What the task requires: Reproduce every row below with "top-left corner" swapped for "upper-left corner" and everything else left unchanged. Omit the pictures from your output.

Start of Exercise data

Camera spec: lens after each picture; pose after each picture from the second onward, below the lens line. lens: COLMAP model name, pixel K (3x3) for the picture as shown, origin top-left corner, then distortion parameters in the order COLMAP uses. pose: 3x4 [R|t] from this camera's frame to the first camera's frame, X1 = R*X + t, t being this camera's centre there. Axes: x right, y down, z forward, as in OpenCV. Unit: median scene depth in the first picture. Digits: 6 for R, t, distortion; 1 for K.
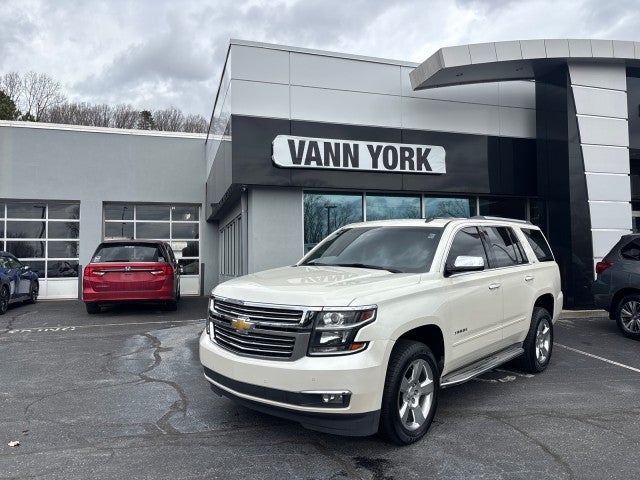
lens RADIAL K [[472.4, 0, 320.0], [0, 472.4, 240.0], [0, 0, 1]] dist [0.023227, -0.000330]
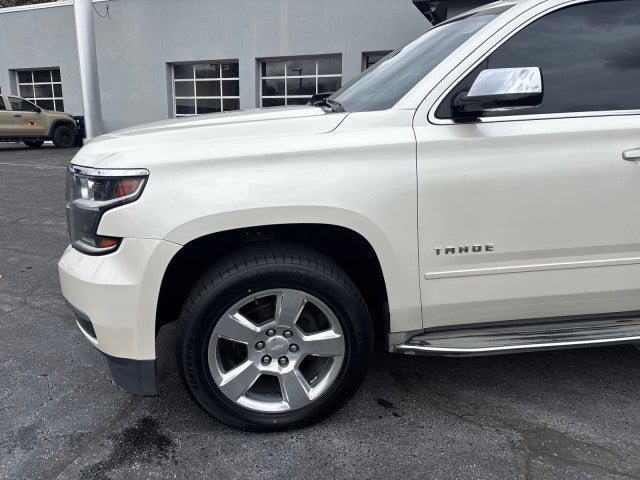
lens RADIAL K [[475.2, 0, 320.0], [0, 475.2, 240.0], [0, 0, 1]] dist [0.013611, 0.004290]
pose [[0.771611, 0.163257, -0.614788, 0.208663], [0.014306, 0.961805, 0.273363, 0.027724], [0.635934, -0.219725, 0.739803, 0.266489]]
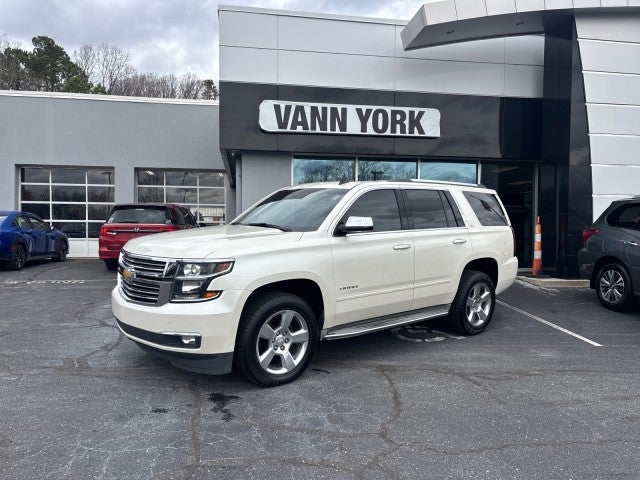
lens RADIAL K [[475.2, 0, 320.0], [0, 475.2, 240.0], [0, 0, 1]] dist [0.013611, 0.004290]
pose [[0.990899, 0.017987, -0.133399, 0.167574], [-0.009001, 0.997668, 0.067659, 0.007674], [0.134305, -0.065843, 0.988750, -0.016309]]
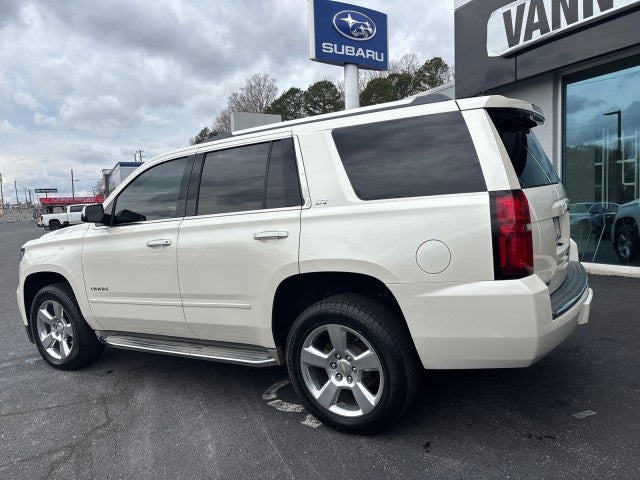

End of Exercise data

Solution to this task:
Camera spec: lens after each picture; pose after each picture from the second onward, below the lens line. lens: COLMAP model name, pixel K (3x3) for the picture as shown, origin upper-left corner, then distortion parameters in the order COLMAP uses. pose: 3x4 [R|t] from this camera's frame to the first camera's frame, X1 = R*X + t, t being this camera's centre there. Axes: x right, y down, z forward, as in OpenCV. Unit: median scene depth in the first picture. Digits: 6 for R, t, distortion; 1 for K.
lens RADIAL K [[472.4, 0, 320.0], [0, 472.4, 240.0], [0, 0, 1]] dist [0.023227, -0.000330]
lens RADIAL K [[475.2, 0, 320.0], [0, 475.2, 240.0], [0, 0, 1]] dist [0.013611, 0.004290]
pose [[0.771611, 0.163257, -0.614788, 0.208663], [0.014306, 0.961805, 0.273363, 0.027724], [0.635934, -0.219725, 0.739803, 0.266489]]
lens RADIAL K [[475.2, 0, 320.0], [0, 475.2, 240.0], [0, 0, 1]] dist [0.013611, 0.004290]
pose [[0.990899, 0.017987, -0.133399, 0.167574], [-0.009001, 0.997668, 0.067659, 0.007674], [0.134305, -0.065843, 0.988750, -0.016309]]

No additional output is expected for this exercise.